However, no book should be evaluated on individual excerpts or sentences, according to Kacey Meehan, the Freedom to Read program director for PEN America.

“In all book reviews, the precedent is that you review the book as a whole,” Meehan said. “You don’t look at a page and pull the page with an image or with a line that may have sexual contact or talk about violence.”

Michelle White, a spokesperson for the district, said the book was only briefly out of circulation. “When the Bible was challenged as library material, Escambia County public schools followed its reconsideration policy and placed it in a Restricted Access area during the review process,” she said. “Within two days, the [district] determined that the Florida legislature had already determined that the Bible is an appropriate instructional resource in public schools.”

The district swiftly returned the book to classroom and library shelves. Other books are still pending review.

Keller Independent School District, Texas

The Bible was challenged twice last year for containing inappropriate content, according to an email sent to Education Week by the Keller ISD communications office. The district determined that the book wasn’t inappropriate, and put back on shelves. Friedman said both challenges were retracted.

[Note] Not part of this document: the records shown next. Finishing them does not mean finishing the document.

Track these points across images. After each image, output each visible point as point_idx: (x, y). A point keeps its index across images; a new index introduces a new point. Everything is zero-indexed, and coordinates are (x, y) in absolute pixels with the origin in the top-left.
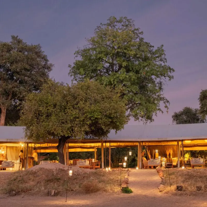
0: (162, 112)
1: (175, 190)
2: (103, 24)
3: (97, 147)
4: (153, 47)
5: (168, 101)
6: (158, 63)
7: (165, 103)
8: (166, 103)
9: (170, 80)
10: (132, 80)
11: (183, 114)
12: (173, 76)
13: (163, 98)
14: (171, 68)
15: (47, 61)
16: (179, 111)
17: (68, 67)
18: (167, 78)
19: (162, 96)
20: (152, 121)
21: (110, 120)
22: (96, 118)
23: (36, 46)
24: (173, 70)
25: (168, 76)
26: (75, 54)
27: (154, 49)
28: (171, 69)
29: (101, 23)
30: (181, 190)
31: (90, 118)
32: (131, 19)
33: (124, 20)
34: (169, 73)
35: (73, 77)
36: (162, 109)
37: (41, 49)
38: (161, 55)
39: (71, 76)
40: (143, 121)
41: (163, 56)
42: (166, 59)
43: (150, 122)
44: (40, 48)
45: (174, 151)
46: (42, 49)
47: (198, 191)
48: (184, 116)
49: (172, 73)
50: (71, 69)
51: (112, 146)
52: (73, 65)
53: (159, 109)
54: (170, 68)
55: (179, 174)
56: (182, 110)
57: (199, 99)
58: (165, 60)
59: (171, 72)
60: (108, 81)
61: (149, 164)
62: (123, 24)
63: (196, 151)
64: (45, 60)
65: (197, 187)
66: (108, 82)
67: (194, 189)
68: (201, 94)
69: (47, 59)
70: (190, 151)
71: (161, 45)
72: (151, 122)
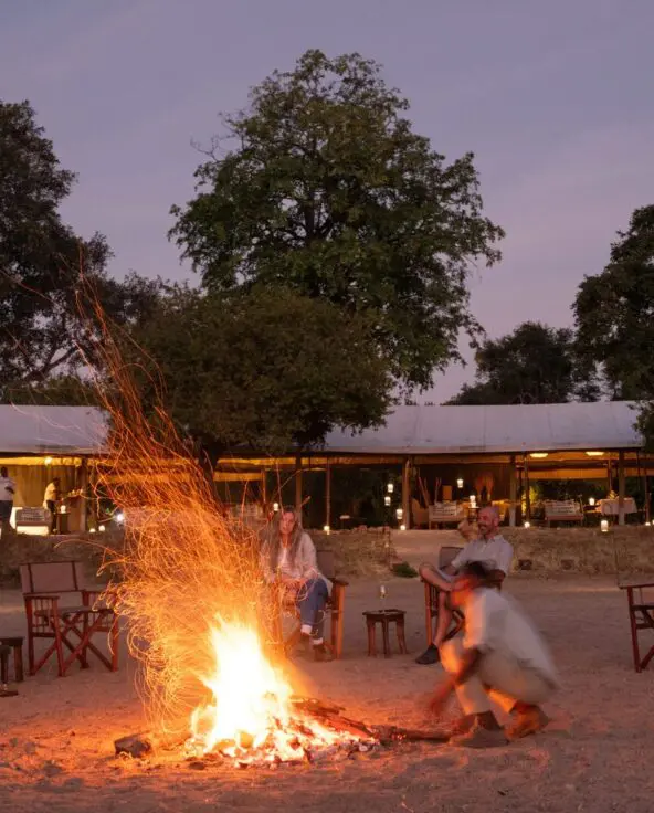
0: (464, 363)
1: (515, 569)
2: (281, 72)
3: (268, 467)
4: (443, 158)
5: (481, 329)
6: (453, 208)
7: (470, 332)
8: (475, 334)
9: (490, 264)
10: (379, 265)
11: (515, 350)
12: (499, 253)
13: (467, 317)
14: (495, 225)
15: (51, 159)
16: (500, 338)
17: (172, 212)
18: (483, 258)
19: (462, 312)
20: (426, 388)
21: (356, 405)
22: (324, 401)
23: (16, 108)
24: (502, 234)
25: (484, 252)
26: (196, 175)
27: (444, 166)
28: (495, 230)
29: (276, 71)
30: (528, 568)
31: (309, 402)
32: (373, 62)
33: (352, 65)
34: (488, 243)
35: (185, 245)
36: (462, 354)
37: (32, 119)
38: (465, 181)
39: (180, 241)
40: (400, 387)
41: (471, 188)
42: (479, 198)
43: (421, 391)
44: (30, 116)
45: (496, 481)
46: (38, 121)
47: (567, 569)
48: (518, 354)
49: (496, 240)
50: (178, 219)
51: (314, 466)
52: (186, 209)
53: (455, 354)
54: (491, 228)
55: (518, 539)
56: (513, 335)
57: (573, 306)
58: (478, 202)
59: (492, 238)
60: (305, 267)
61: (433, 517)
62: (347, 76)
63: (557, 482)
64: (43, 157)
65: (563, 562)
66: (305, 270)
67: (555, 565)
68: (581, 290)
69: (52, 155)
70: (540, 480)
71: (468, 155)
72: (424, 391)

Then this August, because the district’s Board of Trustees was required by the state to adopt a new local policy about the purchase and review of library books, books that had been challenged over the previous year had to be reviewed again, according to the email.

That’s also when Keller ISD made headlines for removing 41 previously challenged books, including the Bible, from libraries. Principals were directed to remove all books on the list from the library and classrooms within a day, according to a Texas Tribune article that obtained an email from Keller ISD’s executive director of curriculum and instruction to principals.

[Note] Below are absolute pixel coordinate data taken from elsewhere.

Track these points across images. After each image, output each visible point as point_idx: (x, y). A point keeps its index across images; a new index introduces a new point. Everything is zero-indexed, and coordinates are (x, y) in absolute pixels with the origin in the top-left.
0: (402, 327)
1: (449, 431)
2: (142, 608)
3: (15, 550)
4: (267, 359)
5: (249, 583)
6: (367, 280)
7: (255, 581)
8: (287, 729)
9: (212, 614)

But according to the district’s statement, “the Bible was one of these books that had been challenged the previous year, so it was reviewed again, and it was determined that the Bible did not contain inappropriate content under these new guidelines either, so it remained in circulation.”

The Keller ISD communications department did not specifically answer a query about whether the Bible, which was on a list of 41 books meant to be permanently removed, was the sole exception to be reviewed and put back into circulation.

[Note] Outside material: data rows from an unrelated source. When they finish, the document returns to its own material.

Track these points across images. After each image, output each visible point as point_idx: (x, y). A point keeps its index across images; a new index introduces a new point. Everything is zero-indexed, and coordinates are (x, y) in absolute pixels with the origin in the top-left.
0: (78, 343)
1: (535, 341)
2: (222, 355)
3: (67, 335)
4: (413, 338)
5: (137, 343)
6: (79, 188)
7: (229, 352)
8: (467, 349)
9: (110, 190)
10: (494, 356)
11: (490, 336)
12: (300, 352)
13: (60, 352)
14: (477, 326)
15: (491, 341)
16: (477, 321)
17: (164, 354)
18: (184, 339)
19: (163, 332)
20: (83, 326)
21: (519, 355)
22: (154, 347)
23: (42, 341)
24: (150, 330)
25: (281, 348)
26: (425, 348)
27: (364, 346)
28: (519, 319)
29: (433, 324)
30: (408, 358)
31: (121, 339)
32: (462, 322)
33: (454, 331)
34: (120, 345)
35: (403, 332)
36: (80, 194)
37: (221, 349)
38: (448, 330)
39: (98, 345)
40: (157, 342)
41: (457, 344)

But Friedman said, “the district simply reversed their decision on this book, but not the others.”

Wentzville School District, Missouri

The Missouri district pulled 220 titles for review to check compliance with a new state law that banned “any depiction or description of sexually explicit material, which include sexual intercourse, genitalia, or ‘sadomasochistic abuse,’” according to spokesperson Brynne Cramer.

Among these books was Children’s Bible Stories.

But that doesn’t mean the book was unavailable to readers while it was under review, Cramer said.

“Just because one librarian pulled it for us to look at doesn’t mean it was pulled from the libraries,” she said.

The district determined through its review process that Children’s Bible Stories was not in violation of state law, and the book has been returned to shelves, Cramer said.

The district permanently removed 17 other books, however, as a result of the review process.

“[Removing] the Children’s Bible [Stories] or a graphic novel version simply because there’s a fear that it might contain an image that could violate state law is just incredible to me,” said Caldwell-Stone from the ALA. “And it speaks to the heart of mass censorship.”